Filipino-American government official

Maria Camille Calimlim Touton is a Filipino-American water policy advisor who served as the commissioner of the United States Bureau of Reclamation in the Biden administration from 2021 to 2025.

== Early life and education ==
Touton was born in Quezon City and raised in Dagupan and Calasiao before moving to Nevada with her family. She earned a Bachelor of Arts degree in communication studies and Bachelor of Science in civil engineering from the University of Nevada, Las Vegas, followed by a Master of Public Policy from George Mason University.

== Career ==
In 2005 and 2006, Touton was an Engineer in Training at G.C. Wallace Inc. in Las Vegas. She then joined the office of Senator Harry Reid as a legislative correspondent. She later became a staffer for the United States House Committee on Natural Resources, serving as an advisor to members Nick Rahall, Ed Markey, and Peter DeFazio. She was also a water policy advisor for Grace Napolitano. In 2014, she joined the United States Department of the Interior, serving as a counselor to the assistant secretary for water and science and as deputy assistant secretary for water and science. From 2017 to 2019, she was a staffer for Democratic members of the United States Senate Committee on Energy and Natural Resources. From 2019 to 2021, she was a senior staffer for the United States House Committee on Transportation and Infrastructure.
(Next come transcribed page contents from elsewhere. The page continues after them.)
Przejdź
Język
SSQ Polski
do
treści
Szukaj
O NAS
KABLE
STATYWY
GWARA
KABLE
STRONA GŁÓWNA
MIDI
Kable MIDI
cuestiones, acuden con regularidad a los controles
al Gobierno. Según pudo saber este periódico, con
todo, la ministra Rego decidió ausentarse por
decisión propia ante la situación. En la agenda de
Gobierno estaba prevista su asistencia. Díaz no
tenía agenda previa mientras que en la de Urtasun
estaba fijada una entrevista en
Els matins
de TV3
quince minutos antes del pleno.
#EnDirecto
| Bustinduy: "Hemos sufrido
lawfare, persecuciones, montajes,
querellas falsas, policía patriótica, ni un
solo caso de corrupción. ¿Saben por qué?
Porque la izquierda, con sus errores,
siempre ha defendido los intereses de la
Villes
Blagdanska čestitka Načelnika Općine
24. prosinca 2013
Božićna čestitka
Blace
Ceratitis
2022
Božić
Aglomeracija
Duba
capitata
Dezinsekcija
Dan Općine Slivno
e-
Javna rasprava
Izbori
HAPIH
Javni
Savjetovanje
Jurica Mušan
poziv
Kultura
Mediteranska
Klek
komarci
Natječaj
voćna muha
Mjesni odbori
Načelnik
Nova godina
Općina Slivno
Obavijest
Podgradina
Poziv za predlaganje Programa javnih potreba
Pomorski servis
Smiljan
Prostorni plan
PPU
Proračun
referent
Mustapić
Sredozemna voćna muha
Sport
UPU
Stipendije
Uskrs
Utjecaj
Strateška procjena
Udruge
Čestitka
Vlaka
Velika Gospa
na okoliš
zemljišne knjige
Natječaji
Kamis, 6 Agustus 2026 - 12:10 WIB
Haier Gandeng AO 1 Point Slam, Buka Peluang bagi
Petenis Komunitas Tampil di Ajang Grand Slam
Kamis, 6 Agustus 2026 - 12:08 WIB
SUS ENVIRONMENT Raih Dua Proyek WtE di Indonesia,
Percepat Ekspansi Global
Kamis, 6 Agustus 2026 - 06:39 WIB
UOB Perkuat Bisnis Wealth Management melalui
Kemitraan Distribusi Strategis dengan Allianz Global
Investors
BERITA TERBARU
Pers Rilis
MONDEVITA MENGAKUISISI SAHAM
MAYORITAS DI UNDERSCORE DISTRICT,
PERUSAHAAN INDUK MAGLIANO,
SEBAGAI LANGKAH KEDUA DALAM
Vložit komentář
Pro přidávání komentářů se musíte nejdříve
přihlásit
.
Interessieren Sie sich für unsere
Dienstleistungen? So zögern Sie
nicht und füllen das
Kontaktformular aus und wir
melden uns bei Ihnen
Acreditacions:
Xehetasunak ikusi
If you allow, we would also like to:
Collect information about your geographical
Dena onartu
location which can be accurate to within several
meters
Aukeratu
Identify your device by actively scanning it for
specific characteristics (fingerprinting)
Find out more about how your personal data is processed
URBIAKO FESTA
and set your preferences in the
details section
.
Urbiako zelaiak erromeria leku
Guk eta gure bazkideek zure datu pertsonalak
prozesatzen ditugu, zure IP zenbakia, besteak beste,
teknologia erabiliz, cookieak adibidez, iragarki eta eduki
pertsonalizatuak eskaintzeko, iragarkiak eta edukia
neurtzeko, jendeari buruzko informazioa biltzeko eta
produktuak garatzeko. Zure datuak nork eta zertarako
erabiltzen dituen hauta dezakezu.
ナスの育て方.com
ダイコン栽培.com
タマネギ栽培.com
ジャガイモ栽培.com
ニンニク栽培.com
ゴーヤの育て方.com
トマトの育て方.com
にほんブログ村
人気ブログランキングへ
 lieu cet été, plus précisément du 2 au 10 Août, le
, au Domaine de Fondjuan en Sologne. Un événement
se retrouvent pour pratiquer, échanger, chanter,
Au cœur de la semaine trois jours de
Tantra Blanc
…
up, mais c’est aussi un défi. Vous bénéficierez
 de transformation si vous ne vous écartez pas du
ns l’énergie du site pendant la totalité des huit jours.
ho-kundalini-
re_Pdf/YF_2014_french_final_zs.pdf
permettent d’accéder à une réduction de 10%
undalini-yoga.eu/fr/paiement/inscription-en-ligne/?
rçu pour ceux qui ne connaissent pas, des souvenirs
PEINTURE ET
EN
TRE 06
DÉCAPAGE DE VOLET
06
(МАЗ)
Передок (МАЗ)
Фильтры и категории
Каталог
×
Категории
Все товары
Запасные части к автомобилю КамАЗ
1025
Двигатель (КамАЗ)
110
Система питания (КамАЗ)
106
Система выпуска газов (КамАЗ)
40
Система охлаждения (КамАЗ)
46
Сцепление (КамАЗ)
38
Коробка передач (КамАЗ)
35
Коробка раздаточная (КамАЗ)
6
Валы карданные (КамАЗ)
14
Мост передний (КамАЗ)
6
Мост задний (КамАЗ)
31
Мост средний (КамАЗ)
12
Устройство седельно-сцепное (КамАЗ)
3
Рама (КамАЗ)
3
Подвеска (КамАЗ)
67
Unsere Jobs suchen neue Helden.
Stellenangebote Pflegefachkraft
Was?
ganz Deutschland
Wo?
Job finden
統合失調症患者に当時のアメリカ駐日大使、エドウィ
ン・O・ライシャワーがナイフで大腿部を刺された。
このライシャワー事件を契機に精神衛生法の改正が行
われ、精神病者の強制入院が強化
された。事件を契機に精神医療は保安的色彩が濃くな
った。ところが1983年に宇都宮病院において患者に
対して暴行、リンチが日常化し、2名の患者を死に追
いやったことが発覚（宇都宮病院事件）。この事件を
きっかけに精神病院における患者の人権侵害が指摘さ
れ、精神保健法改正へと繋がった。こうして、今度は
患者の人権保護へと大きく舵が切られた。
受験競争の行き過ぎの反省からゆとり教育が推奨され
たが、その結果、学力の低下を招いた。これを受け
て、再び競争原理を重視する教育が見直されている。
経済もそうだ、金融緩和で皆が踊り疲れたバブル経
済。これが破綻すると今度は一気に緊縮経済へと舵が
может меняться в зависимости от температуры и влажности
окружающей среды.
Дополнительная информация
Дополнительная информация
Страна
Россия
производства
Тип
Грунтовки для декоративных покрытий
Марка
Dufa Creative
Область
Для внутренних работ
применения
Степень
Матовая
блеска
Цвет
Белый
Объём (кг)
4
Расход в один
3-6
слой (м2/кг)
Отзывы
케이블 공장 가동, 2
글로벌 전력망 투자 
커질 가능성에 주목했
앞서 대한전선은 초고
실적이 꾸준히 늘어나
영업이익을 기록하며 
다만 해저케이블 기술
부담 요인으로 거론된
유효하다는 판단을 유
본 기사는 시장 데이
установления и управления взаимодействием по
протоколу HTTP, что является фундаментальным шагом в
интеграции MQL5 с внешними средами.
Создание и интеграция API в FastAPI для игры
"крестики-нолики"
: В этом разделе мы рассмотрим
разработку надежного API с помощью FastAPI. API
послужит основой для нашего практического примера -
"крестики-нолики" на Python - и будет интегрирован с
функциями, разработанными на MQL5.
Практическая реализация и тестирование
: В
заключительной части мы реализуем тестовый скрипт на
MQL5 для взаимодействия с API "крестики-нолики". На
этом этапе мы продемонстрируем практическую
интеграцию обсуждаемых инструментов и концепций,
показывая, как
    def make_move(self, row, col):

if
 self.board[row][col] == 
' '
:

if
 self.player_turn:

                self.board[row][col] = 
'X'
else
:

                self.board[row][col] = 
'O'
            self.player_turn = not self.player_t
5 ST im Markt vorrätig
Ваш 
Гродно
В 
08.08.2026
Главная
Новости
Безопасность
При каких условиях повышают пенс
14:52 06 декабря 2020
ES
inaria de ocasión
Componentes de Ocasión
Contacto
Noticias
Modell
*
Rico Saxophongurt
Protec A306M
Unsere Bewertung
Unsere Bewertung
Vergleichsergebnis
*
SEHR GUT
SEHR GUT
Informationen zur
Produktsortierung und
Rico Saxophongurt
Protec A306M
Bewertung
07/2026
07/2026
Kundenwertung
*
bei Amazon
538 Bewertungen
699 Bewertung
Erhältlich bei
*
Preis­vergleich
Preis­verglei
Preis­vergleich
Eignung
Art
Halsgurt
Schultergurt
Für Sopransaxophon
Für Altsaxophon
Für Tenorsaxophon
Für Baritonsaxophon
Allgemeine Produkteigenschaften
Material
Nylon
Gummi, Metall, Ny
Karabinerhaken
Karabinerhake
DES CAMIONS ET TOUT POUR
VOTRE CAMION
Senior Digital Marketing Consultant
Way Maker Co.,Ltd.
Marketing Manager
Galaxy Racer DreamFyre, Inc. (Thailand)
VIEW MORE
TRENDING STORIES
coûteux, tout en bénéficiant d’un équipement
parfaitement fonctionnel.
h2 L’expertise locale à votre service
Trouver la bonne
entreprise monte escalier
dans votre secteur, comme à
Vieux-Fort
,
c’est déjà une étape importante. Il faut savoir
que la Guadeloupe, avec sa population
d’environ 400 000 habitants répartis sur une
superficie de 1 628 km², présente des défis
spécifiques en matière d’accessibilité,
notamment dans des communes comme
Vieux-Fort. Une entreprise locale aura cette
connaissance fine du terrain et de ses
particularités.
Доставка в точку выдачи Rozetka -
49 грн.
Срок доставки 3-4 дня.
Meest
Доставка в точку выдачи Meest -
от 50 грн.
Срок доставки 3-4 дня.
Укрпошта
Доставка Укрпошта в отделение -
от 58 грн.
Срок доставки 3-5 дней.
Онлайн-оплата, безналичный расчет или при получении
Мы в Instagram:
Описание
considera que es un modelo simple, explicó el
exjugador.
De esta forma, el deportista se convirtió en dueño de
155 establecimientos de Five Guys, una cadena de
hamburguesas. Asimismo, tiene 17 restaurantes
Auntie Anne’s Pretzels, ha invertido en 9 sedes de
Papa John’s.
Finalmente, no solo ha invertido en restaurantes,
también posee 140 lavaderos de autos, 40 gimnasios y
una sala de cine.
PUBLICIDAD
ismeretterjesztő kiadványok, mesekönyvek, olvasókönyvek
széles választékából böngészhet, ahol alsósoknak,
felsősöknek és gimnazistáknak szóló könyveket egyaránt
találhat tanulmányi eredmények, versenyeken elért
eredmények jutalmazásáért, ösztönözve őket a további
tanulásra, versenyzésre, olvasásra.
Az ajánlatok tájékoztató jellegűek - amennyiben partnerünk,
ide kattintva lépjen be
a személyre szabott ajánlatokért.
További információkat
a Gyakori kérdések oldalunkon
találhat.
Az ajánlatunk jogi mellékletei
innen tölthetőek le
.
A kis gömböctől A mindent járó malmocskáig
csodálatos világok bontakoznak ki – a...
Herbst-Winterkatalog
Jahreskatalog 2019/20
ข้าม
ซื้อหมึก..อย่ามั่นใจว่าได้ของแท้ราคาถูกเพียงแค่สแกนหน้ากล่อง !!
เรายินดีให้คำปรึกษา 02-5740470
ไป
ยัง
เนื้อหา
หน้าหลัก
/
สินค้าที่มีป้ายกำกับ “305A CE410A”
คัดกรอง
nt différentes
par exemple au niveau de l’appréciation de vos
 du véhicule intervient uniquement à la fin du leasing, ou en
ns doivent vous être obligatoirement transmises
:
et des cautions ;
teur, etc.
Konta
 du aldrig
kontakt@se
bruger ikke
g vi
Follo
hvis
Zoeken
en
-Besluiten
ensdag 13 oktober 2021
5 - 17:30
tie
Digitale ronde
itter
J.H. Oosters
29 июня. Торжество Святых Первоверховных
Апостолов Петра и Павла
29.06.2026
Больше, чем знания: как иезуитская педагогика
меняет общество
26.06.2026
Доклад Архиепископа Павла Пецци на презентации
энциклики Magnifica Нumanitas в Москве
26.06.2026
===Bureau of Reclamation===
On June 18, 2021, President Joe Biden nominated Touton to be the commissioner of the U.S. Bureau of Reclamation. Hearings on her nomination were before the Senate Energy Committee on September 21, 2021. The committee favorably reported her nomination to the Senate floor on November 2, 2021. Touton was confirmed by the entire Senate via voice vote on November 4, 2021.

Touton started her position on December 15, 2021.